Public officials in North Carolina figured out a good way to deal with this problem a long time ago. In the 1760s, the General Assembly passed a law requiring certain citizens to kill the squirrels and crows who came across their paths. The law, entitled “An Act for Destroying Crows and Squirrels in the Several Counties therin Mentioned,” put a bounty on the heads of these pests. North Carolina legislators figured that with a little financial incentive, they could get all citizens to help in the efforts to solve the squirrel overpopulation problem.

To provide proof that they had done their civic duty, plantation owners and overseers in certain counties were required to bring at least seven crow heads or squirrel scalps to a justice of the peace for each taxable in his or her household. The penalty for a householder not killing his or her quota of pests was four pence for each animal, and the reward for killing more than the requisite number was also four pence per animal.

5 thoughts on “Squirrel Overpopulation”

  1. Squirrel overpopulation is now a growing problem in Clemson, SC. They have been blamed for the destruction of trees, “at least one major power outage”, and could possibly carry diseases. Many are horrified by the use of euthanasia on 200 squirrels. The method of a contraceptive drug is being considered, but the $100,000 cut out in the budget has many worried. Are there any other ways to prevent squirrel overpopulation?

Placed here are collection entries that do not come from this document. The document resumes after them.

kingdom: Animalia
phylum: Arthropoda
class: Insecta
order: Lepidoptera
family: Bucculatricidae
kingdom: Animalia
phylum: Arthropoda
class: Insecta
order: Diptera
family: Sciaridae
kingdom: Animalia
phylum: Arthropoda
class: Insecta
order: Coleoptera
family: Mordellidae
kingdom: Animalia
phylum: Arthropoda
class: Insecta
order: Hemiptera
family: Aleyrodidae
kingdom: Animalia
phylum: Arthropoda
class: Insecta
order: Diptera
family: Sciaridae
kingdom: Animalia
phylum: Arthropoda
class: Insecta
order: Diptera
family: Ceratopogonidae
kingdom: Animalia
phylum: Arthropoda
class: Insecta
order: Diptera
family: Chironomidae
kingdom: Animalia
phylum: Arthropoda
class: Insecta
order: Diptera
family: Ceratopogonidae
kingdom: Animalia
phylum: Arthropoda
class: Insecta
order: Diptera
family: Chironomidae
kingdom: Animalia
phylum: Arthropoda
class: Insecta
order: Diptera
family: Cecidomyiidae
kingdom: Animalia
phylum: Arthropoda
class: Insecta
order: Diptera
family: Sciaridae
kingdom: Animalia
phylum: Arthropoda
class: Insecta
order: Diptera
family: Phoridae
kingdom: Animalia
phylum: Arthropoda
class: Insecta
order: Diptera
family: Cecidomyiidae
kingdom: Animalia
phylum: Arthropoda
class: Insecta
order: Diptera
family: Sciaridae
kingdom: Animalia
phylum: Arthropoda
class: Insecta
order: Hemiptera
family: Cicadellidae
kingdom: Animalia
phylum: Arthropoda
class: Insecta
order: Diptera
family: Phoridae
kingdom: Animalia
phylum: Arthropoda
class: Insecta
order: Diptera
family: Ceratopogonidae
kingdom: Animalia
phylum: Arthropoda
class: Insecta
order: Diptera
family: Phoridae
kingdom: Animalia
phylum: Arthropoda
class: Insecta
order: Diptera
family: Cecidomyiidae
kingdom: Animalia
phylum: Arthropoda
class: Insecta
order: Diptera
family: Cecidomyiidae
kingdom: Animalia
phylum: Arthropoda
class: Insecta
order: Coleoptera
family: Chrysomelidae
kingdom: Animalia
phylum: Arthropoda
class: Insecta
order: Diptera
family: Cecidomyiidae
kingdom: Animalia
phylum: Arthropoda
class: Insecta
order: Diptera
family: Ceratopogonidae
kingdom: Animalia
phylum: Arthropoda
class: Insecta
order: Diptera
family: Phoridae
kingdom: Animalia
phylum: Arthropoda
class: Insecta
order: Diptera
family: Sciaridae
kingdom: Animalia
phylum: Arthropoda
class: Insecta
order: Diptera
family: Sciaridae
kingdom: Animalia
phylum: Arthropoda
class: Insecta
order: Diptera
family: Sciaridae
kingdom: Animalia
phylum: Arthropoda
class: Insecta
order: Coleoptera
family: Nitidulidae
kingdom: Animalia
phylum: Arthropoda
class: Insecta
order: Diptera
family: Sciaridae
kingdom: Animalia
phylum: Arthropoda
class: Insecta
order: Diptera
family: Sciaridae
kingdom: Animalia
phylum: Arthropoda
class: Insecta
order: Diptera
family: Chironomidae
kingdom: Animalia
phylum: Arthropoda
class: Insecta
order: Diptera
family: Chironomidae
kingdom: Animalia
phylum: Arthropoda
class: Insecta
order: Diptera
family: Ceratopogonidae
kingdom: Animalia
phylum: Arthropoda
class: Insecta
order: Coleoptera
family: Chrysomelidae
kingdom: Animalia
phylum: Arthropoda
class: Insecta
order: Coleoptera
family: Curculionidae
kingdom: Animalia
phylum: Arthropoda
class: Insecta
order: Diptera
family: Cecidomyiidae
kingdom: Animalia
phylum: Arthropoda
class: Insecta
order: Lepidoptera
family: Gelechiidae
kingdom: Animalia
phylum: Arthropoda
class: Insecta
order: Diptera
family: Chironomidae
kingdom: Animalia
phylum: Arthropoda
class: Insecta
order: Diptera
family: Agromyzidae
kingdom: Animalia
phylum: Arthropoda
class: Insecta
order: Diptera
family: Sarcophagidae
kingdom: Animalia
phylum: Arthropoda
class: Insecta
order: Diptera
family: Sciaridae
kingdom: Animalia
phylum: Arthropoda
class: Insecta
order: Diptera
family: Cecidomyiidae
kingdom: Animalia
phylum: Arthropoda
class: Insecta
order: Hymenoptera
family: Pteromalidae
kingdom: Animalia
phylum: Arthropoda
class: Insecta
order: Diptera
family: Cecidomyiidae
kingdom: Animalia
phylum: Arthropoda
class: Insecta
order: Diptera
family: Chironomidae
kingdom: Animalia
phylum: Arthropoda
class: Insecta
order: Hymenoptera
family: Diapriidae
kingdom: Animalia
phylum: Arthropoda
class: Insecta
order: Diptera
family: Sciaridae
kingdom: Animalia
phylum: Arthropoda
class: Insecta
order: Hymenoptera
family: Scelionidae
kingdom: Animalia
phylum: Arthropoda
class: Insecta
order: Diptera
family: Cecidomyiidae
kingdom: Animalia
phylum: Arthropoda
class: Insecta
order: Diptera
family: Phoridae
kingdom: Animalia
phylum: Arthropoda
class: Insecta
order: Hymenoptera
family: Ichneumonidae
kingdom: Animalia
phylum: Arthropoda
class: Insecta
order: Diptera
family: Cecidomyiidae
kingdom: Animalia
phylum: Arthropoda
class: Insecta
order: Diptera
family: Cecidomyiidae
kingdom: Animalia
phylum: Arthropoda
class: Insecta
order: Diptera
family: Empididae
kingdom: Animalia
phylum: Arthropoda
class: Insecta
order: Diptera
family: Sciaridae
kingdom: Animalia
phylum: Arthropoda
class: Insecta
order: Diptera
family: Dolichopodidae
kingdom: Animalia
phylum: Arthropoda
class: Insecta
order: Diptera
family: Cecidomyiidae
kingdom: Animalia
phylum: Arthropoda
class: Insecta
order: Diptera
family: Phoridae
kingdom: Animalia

  2. I have also noticed the squirrel overpopulation in Clemson, SC. I have noticed more and more squirrels roaming the lands and have seen the more destructive side effects they have on our community. Like my colleagu…e said, at least one major power outage has been directly attributed to our squirrel “problem”. Can we prevent any of this destruction in a safe and humane way?.

  3. I had heard that we had already implemented the contraceptive experiment on the squirrels some time (years) ago. Is this true and if it is, is there data to show improvement or relevance?
    As far as preventing the destruction of the trees I’d heard relocation of the squirrel population and behavior modification as possible options.

  4. Are there any other ways? Why yes, there’s a simple and inexpensive solution that wouldn’t even be phased by a $100,000 cut; shoot them. BB guns, .22s, pellet guns, all of these tools are made for the job. In the hands of a retired war vet or boy scout one could reduce the poplulation significantly in a matter of weeks, without worrying about anything or anyone else getting shot. There’s no need to implement expensive contraceptive measures, dead animals can’t procreate either!

  5. Yes, you can trap them and carry them away to the deep woods, many miles away, in the last few month I have trapped 32 squirrels, 5 raccoons, 4 possums 1 rabbit 1 cat, 6 birds, and my mother in-law, just joking about the mother in-law. and I live in the city, or I thought I did. and I still see many squirrels around my home.